**Task to carry out:** Your response should match the records line for line.

**Saved data entries:**
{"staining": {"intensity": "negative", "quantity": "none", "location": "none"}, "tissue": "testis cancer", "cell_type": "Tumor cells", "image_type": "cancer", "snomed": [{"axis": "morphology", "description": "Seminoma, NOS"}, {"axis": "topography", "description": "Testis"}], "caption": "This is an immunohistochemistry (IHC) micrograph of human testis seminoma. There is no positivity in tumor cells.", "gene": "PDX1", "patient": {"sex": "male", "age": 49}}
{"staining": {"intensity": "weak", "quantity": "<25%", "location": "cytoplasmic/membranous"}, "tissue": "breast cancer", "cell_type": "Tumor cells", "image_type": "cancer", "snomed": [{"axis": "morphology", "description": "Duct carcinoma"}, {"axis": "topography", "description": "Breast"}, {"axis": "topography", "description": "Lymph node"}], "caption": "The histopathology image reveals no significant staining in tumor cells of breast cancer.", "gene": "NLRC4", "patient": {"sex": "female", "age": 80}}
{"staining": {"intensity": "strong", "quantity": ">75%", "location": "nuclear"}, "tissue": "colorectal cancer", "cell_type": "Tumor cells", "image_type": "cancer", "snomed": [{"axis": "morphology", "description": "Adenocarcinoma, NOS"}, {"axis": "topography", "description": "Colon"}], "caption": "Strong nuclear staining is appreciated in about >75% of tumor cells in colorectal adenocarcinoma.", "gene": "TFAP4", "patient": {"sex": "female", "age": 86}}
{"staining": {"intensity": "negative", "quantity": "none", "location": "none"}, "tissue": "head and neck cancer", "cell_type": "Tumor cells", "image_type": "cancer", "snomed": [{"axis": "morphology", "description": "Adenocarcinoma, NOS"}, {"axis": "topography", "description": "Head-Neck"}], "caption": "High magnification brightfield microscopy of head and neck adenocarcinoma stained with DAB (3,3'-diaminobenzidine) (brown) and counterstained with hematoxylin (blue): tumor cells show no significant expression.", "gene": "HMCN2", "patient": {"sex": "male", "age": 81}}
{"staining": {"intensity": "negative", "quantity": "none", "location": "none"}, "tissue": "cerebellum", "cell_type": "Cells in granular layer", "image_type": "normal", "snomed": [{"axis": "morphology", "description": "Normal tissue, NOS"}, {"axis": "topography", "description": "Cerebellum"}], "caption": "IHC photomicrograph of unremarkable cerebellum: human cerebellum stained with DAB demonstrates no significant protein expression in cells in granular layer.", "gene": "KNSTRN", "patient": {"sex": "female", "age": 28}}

**Task solution:**
{"staining": {"intensity": "negative", "quantity": "none", "location": "none"}, "tissue": "testis cancer", "cell_type": "Tumor cells", "image_type": "cancer", "snomed": [{"axis": "morphology", "description": "Seminoma, NOS"}, {"axis": "topography", "description": "Testis"}], "caption": "This is an immunohistochemistry (IHC) micrograph of human testis seminoma. There is no positivity in tumor cells.", "gene": "PDX1", "patient": {"sex": "male", "age": 49}}
{"staining": {"intensity": "weak", "quantity": "<25%", "location": "cytoplasmic/membranous"}, "tissue": "breast cancer", "cell_type": "Tumor cells", "image_type": "cancer", "snomed": [{"axis": "morphology", "description": "Duct carcinoma"}, {"axis": "topography", "description": "Breast"}, {"axis": "topography", "description": "Lymph node"}], "caption": "The histopathology image reveals no significant staining in tumor cells of breast cancer.", "gene": "NLRC4", "patient": {"sex": "female", "age": 80}}
{"staining": {"intensity": "strong", "quantity": ">75%", "location": "nuclear"}, "tissue": "colorectal cancer", "cell_type": "Tumor cells", "image_type": "cancer", "snomed": [{"axis": "morphology", "description": "Adenocarcinoma, NOS"}, {"axis": "topography", "description": "Colon"}], "caption": "Strong nuclear staining is appreciated in about >75% of tumor cells in colorectal adenocarcinoma.", "gene": "TFAP4", "patient": {"sex": "female", "age": 86}}
{"staining": {"intensity": "negative", "quantity": "none", "location": "none"}, "tissue": "head and neck cancer", "cell_type": "Tumor cells", "image_type": "cancer", "snomed": [{"axis": "morphology", "description": "Adenocarcinoma, NOS"}, {"axis": "topography", "description": "Head-Neck"}], "caption": "High magnification brightfield microscopy of head and neck adenocarcinoma stained with DAB (3,3'-diaminobenzidine) (brown) and counterstained with hematoxylin (blue): tumor cells show no significant expression.", "gene": "HMCN2", "patient": {"sex": "male", "age": 81}}
{"staining": {"intensity": "negative", "quantity": "none", "location": "none"}, "tissue": "cerebellum", "cell_type": "Cells in granular layer", "image_type": "normal", "snomed": [{"axis": "morphology", "description": "Normal tissue, NOS"}, {"axis": "topography", "description": "Cerebellum"}], "caption": "IHC photomicrograph of unremarkable cerebellum: human cerebellum stained with DAB demonstrates no significant protein expression in cells in granular layer.", "gene": "KNSTRN", "patient": {"sex": "female", "age": 28}}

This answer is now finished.